Based on the evidence synthesized in this study, we propose that a standardized approach to sarcopenia assessment in LT candidates should prioritize CT or MRI evaluation at the L3 level, given the reproducibility, validation against whole-body muscle mass, and routine availability in this population. The SMI, normalized to height or body surface area, should be the primary diagnostic metric, with sex-specific cutoffs of < 50 cm²/m² for males and < 39 cm²/m² for females. These were the most consistently applied thresholds across the included studies and are endorsed by international hepatology and oncology societies. Where CT attenuation data are available, the inclusion of muscle quality measures (e.g., myosteatosis, density) should be encouraged, as they provide prognostic information beyond muscle mass alone. Alternative modalities such as DEXA, BIA, and US may serve as adjuncts in longitudinal monitoring or settings where cross-sectional imaging is unavailable. However, these should not replace CT/MRI as reference methods. Finally, standardized diagnostic criteria should not only incorporate quantitative cutoffs but also report changes over time (e.g., perioperative ΔSMI), as dynamic loss of muscle mass has emerged as a clinically relevant outcome predictor. The adoption of these methodological standards could improve comparability across studies and facilitate the integration of sarcopenia assessment into routine transplant evaluations.

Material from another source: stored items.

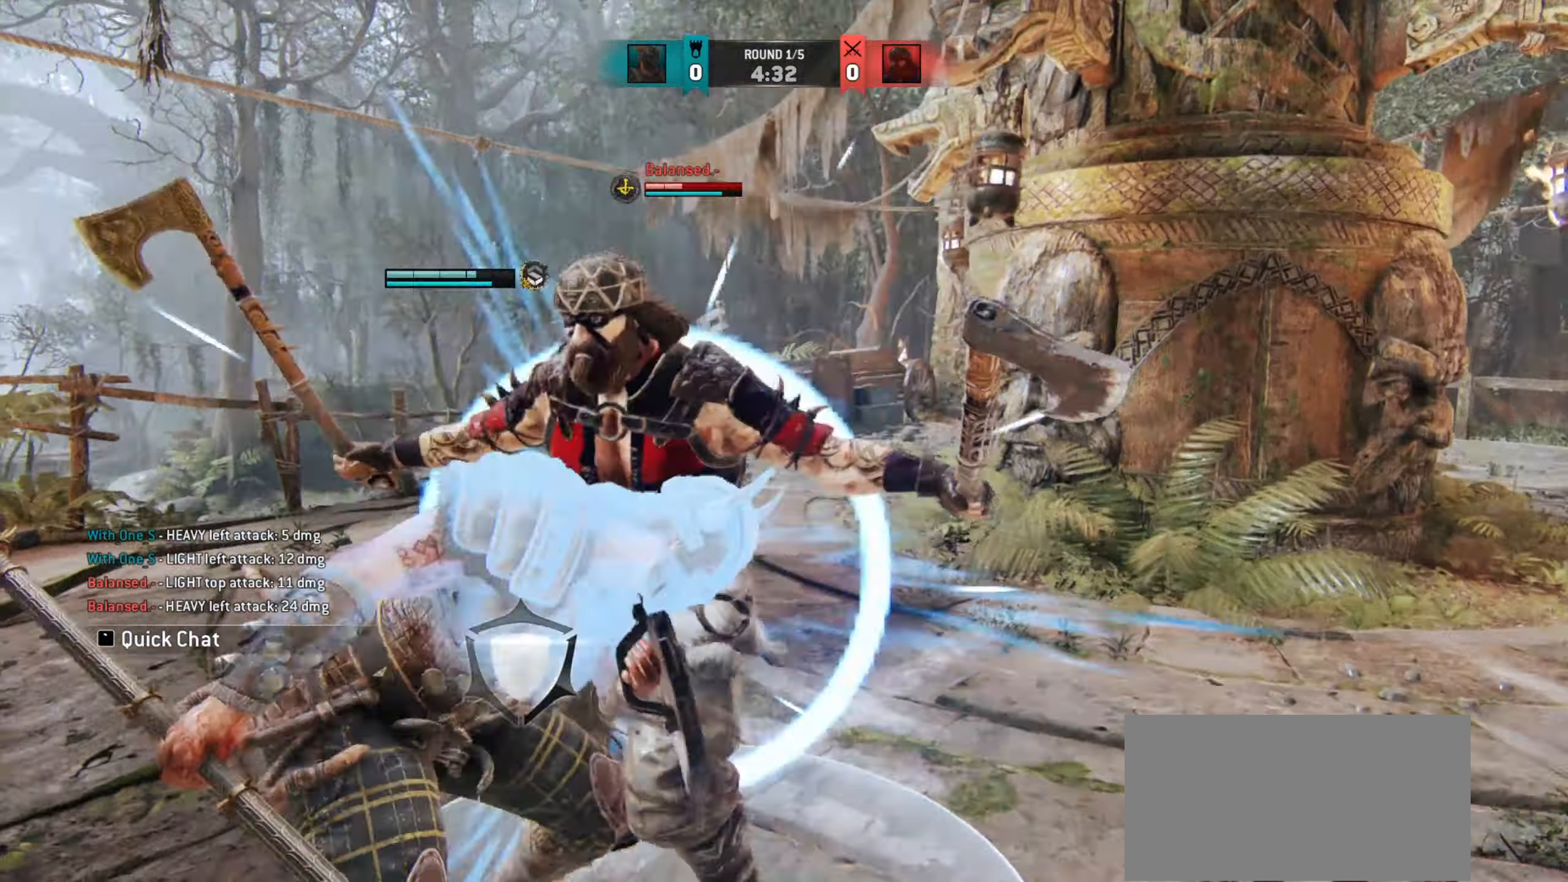
{"keys": ["a"], "mouse": [], "events": [[67, "mouse_right", "down"], [167, "mouse_right", "up"], [233, "mouse_right", "down"], [317, "mouse_right", "up"], [383, "mouse_right", "down"], [500, "mouse_right", "up"]]}
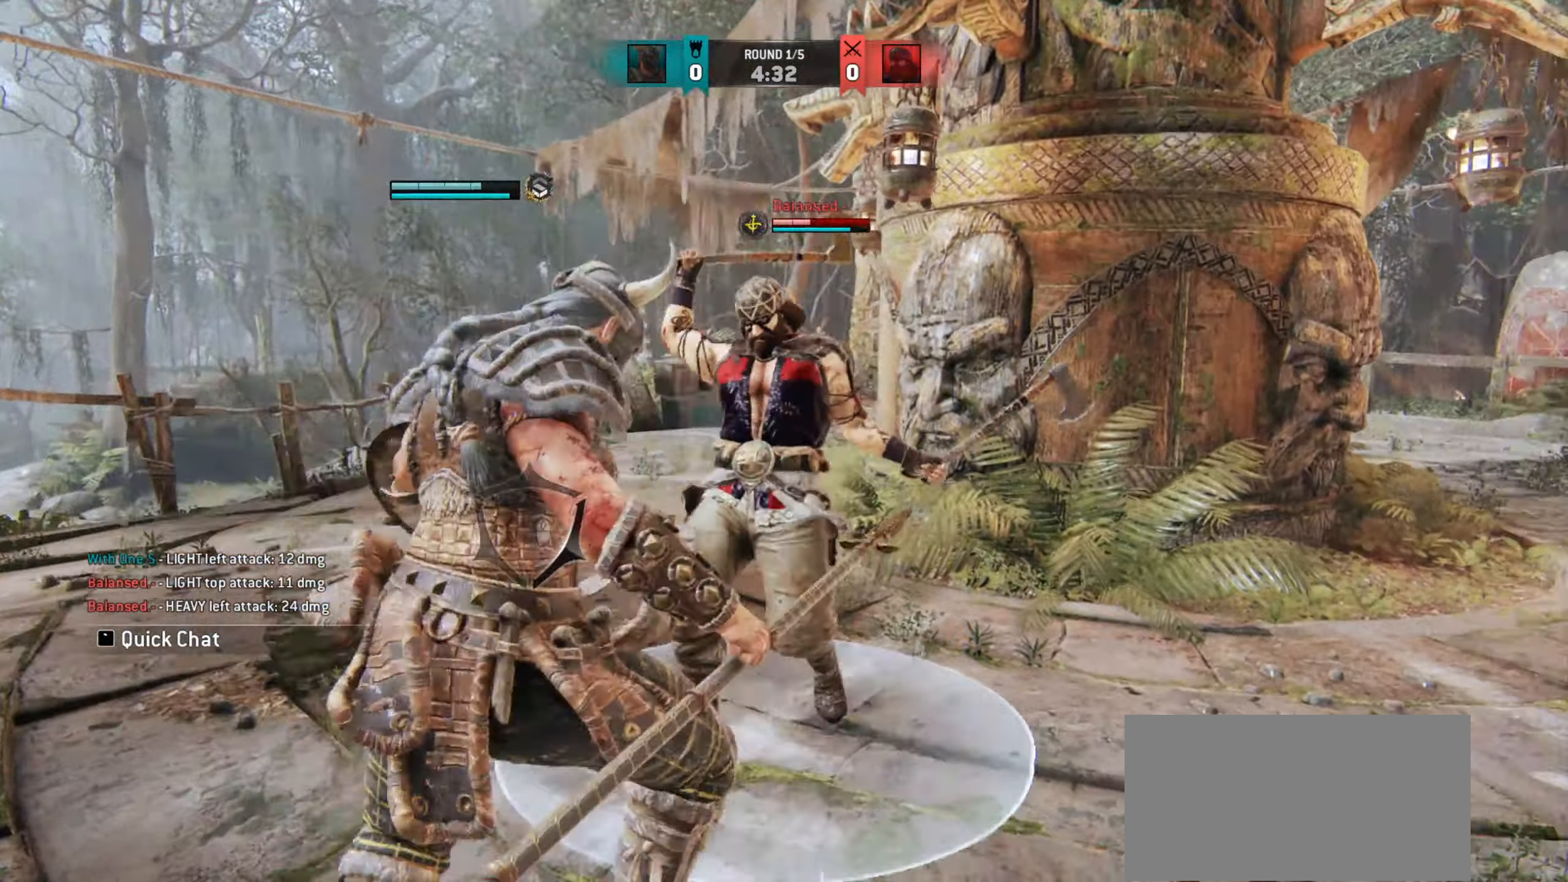
{"keys": [], "mouse": [], "events": [[267, "a", "up"]]}
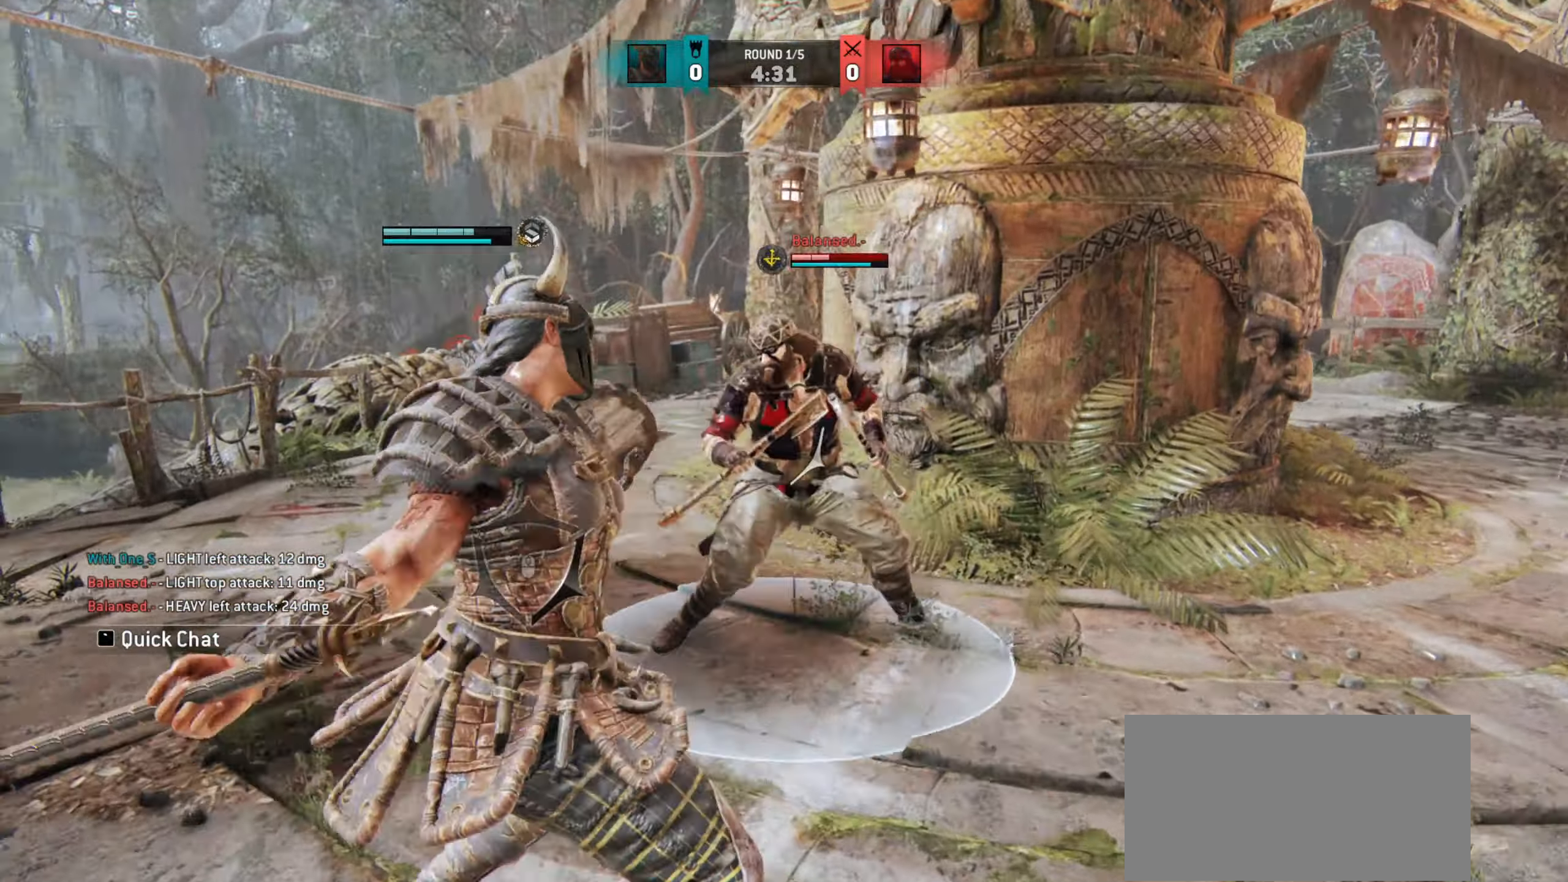
{"keys": [], "mouse": [], "events": []}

Given the consistent association observed between sarcopenia and increased waitlist mortality[25,29,34], we recommend the incorporation of imaging-based skeletal muscle mass assessments in the evaluation and prioritization of candidates on LT waiting lists. Integration of sarcopenia metrics alongside established scores such as model for ESLD-Na could refine risk stratification, identify high-risk patients who may benefit from timely transplantation, and support more equitable allocation decisions. While further prospective validation is needed, current evidence justifies considering sarcopenia as an adjunct prognostic marker in candidate selection.

In summary, CT and MRI remain the most robust and validated methods for assessing sarcopenia in patients with ESLD. Imaging-based sarcopenia diagnosis provides key prognostic information and should be integrated into pre- and post-transplant evaluations. Standardization of measurement protocols and cutoffs, along with the incorporation of muscle quality metrics, is essential to improving patient care. Future research should focus on longitudinal monitoring, intervention development, and validation of comprehensive diagnostic criteria which capture the multifaceted nature of sarcopenia in LT.

CONCLUSION

Sarcopenia is a highly prevalent and clinically impactful condition in patients with ESLD, with key implications for both pre- and post-transplant outcomes. This systematic review indicates that imaging-based assessment, particularly using CT and MRI at the L3 level, may be the most reliable method currently available for evaluating skeletal muscle mass in this population. However, considerable heterogeneity in diagnostic criteria, measurement techniques, and cutoff values limits comparability across studies and precludes immediate clinical standardization. Future research should focus on prospective validation and the development of international consensus guidelines to harmonize sarcopenia assessment and reporting. Incorporating muscle quality measures, such as fat infiltration and muscle density, may ultimately enhance prognostic accuracy and support more personalized care for LT candidates.